ENTRIES SUPPLIED:
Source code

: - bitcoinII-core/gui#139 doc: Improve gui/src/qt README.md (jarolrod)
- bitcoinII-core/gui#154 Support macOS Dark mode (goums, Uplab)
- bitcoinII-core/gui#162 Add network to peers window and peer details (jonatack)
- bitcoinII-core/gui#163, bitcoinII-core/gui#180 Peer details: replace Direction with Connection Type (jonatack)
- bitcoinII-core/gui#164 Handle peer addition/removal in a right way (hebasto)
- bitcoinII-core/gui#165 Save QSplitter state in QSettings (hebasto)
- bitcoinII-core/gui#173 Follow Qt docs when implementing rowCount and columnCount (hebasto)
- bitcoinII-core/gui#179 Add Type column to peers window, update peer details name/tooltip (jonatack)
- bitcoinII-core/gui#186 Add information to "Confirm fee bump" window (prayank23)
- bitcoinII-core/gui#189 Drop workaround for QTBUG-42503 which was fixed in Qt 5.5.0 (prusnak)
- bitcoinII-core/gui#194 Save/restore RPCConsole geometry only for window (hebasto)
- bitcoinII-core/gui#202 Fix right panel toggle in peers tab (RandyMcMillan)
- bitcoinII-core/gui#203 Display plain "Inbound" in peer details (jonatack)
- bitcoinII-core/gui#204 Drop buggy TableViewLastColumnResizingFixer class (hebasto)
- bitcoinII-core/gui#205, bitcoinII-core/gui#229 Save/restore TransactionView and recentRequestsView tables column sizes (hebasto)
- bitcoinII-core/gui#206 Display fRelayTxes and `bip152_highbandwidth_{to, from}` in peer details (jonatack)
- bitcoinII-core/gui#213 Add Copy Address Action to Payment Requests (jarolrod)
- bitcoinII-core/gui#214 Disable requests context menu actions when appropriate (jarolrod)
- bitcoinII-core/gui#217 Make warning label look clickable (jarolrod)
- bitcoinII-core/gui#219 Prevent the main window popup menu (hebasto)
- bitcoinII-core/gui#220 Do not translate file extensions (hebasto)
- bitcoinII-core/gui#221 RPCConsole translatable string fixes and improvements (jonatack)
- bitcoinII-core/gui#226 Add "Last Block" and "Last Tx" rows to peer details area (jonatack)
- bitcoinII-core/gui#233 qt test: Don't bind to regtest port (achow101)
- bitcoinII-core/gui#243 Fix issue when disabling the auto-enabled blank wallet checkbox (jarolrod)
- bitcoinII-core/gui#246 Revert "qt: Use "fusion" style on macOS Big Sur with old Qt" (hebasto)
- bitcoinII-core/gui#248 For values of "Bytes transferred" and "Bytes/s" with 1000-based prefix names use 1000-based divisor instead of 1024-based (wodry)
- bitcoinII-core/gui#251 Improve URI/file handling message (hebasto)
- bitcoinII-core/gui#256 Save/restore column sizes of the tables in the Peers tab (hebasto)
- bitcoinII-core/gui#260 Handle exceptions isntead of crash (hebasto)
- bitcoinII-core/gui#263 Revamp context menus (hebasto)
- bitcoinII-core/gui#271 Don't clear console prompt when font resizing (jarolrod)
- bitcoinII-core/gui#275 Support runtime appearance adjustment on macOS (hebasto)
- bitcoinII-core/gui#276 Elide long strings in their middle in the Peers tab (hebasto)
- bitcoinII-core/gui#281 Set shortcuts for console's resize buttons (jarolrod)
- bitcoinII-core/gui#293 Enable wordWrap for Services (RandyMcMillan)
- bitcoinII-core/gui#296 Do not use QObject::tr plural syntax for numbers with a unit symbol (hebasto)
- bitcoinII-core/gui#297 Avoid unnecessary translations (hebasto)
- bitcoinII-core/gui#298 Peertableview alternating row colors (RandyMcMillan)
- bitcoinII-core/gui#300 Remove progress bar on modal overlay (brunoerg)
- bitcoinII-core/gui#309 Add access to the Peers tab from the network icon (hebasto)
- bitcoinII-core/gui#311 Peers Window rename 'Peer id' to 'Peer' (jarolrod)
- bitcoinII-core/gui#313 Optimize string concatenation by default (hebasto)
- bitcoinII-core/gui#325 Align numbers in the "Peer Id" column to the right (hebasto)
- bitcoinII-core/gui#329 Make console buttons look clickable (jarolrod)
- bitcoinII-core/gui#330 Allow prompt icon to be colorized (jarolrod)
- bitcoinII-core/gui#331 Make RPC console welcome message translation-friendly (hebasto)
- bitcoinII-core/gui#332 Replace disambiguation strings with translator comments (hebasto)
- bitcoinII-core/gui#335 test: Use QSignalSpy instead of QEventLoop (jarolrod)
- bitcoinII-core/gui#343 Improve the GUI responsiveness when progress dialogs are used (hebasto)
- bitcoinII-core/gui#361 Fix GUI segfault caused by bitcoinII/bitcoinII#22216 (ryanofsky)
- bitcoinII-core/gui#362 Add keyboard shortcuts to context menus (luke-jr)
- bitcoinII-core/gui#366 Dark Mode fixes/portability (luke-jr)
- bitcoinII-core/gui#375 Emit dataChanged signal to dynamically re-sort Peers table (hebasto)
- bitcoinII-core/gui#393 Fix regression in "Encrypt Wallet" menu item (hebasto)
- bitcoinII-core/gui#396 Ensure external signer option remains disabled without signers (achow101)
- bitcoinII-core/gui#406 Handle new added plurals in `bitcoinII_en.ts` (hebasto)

WORK TO COMPLETE:
Without altering a single word, set down all the entries again.

EXERCISE ANSWER:
Source code

: - bitcoinII-core/gui#139 doc: Improve gui/src/qt README.md (jarolrod)
- bitcoinII-core/gui#154 Support macOS Dark mode (goums, Uplab)
- bitcoinII-core/gui#162 Add network to peers window and peer details (jonatack)
- bitcoinII-core/gui#163, bitcoinII-core/gui#180 Peer details: replace Direction with Connection Type (jonatack)
- bitcoinII-core/gui#164 Handle peer addition/removal in a right way (hebasto)
- bitcoinII-core/gui#165 Save QSplitter state in QSettings (hebasto)
- bitcoinII-core/gui#173 Follow Qt docs when implementing rowCount and columnCount (hebasto)
- bitcoinII-core/gui#179 Add Type column to peers window, update peer details name/tooltip (jonatack)
- bitcoinII-core/gui#186 Add information to "Confirm fee bump" window (prayank23)
- bitcoinII-core/gui#189 Drop workaround for QTBUG-42503 which was fixed in Qt 5.5.0 (prusnak)
- bitcoinII-core/gui#194 Save/restore RPCConsole geometry only for window (hebasto)
- bitcoinII-core/gui#202 Fix right panel toggle in peers tab (RandyMcMillan)
- bitcoinII-core/gui#203 Display plain "Inbound" in peer details (jonatack)
- bitcoinII-core/gui#204 Drop buggy TableViewLastColumnResizingFixer class (hebasto)
- bitcoinII-core/gui#205, bitcoinII-core/gui#229 Save/restore TransactionView and recentRequestsView tables column sizes (hebasto)
- bitcoinII-core/gui#206 Display fRelayTxes and `bip152_highbandwidth_{to, from}` in peer details (jonatack)
- bitcoinII-core/gui#213 Add Copy Address Action to Payment Requests (jarolrod)
- bitcoinII-core/gui#214 Disable requests context menu actions when appropriate (jarolrod)
- bitcoinII-core/gui#217 Make warning label look clickable (jarolrod)
- bitcoinII-core/gui#219 Prevent the main window popup menu (hebasto)
- bitcoinII-core/gui#220 Do not translate file extensions (hebasto)
- bitcoinII-core/gui#221 RPCConsole translatable string fixes and improvements (jonatack)
- bitcoinII-core/gui#226 Add "Last Block" and "Last Tx" rows to peer details area (jonatack)
- bitcoinII-core/gui#233 qt test: Don't bind to regtest port (achow101)
- bitcoinII-core/gui#243 Fix issue when disabling the auto-enabled blank wallet checkbox (jarolrod)
- bitcoinII-core/gui#246 Revert "qt: Use "fusion" style on macOS Big Sur with old Qt" (hebasto)
- bitcoinII-core/gui#248 For values of "Bytes transferred" and "Bytes/s" with 1000-based prefix names use 1000-based divisor instead of 1024-based (wodry)
- bitcoinII-core/gui#251 Improve URI/file handling message (hebasto)
- bitcoinII-core/gui#256 Save/restore column sizes of the tables in the Peers tab (hebasto)
- bitcoinII-core/gui#260 Handle exceptions isntead of crash (hebasto)
- bitcoinII-core/gui#263 Revamp context menus (hebasto)
- bitcoinII-core/gui#271 Don't clear console prompt when font resizing (jarolrod)
- bitcoinII-core/gui#275 Support runtime appearance adjustment on macOS (hebasto)
- bitcoinII-core/gui#276 Elide long strings in their middle in the Peers tab (hebasto)
- bitcoinII-core/gui#281 Set shortcuts for console's resize buttons (jarolrod)
- bitcoinII-core/gui#293 Enable wordWrap for Services (RandyMcMillan)
- bitcoinII-core/gui#296 Do not use QObject::tr plural syntax for numbers with a unit symbol (hebasto)
- bitcoinII-core/gui#297 Avoid unnecessary translations (hebasto)
- bitcoinII-core/gui#298 Peertableview alternating row colors (RandyMcMillan)
- bitcoinII-core/gui#300 Remove progress bar on modal overlay (brunoerg)
- bitcoinII-core/gui#309 Add access to the Peers tab from the network icon (hebasto)
- bitcoinII-core/gui#311 Peers Window rename 'Peer id' to 'Peer' (jarolrod)
- bitcoinII-core/gui#313 Optimize string concatenation by default (hebasto)
- bitcoinII-core/gui#325 Align numbers in the "Peer Id" column to the right (hebasto)
- bitcoinII-core/gui#329 Make console buttons look clickable (jarolrod)
- bitcoinII-core/gui#330 Allow prompt icon to be colorized (jarolrod)
- bitcoinII-core/gui#331 Make RPC console welcome message translation-friendly (hebasto)
- bitcoinII-core/gui#332 Replace disambiguation strings with translator comments (hebasto)
- bitcoinII-core/gui#335 test: Use QSignalSpy instead of QEventLoop (jarolrod)
- bitcoinII-core/gui#343 Improve the GUI responsiveness when progress dialogs are used (hebasto)
- bitcoinII-core/gui#361 Fix GUI segfault caused by bitcoinII/bitcoinII#22216 (ryanofsky)
- bitcoinII-core/gui#362 Add keyboard shortcuts to context menus (luke-jr)
- bitcoinII-core/gui#366 Dark Mode fixes/portability (luke-jr)
- bitcoinII-core/gui#375 Emit dataChanged signal to dynamically re-sort Peers table (hebasto)
- bitcoinII-core/gui#393 Fix regression in "Encrypt Wallet" menu item (hebasto)
- bitcoinII-core/gui#396 Ensure external signer option remains disabled without signers (achow101)
- bitcoinII-core/gui#406 Handle new added plurals in `bitcoinII_en.ts` (hebasto)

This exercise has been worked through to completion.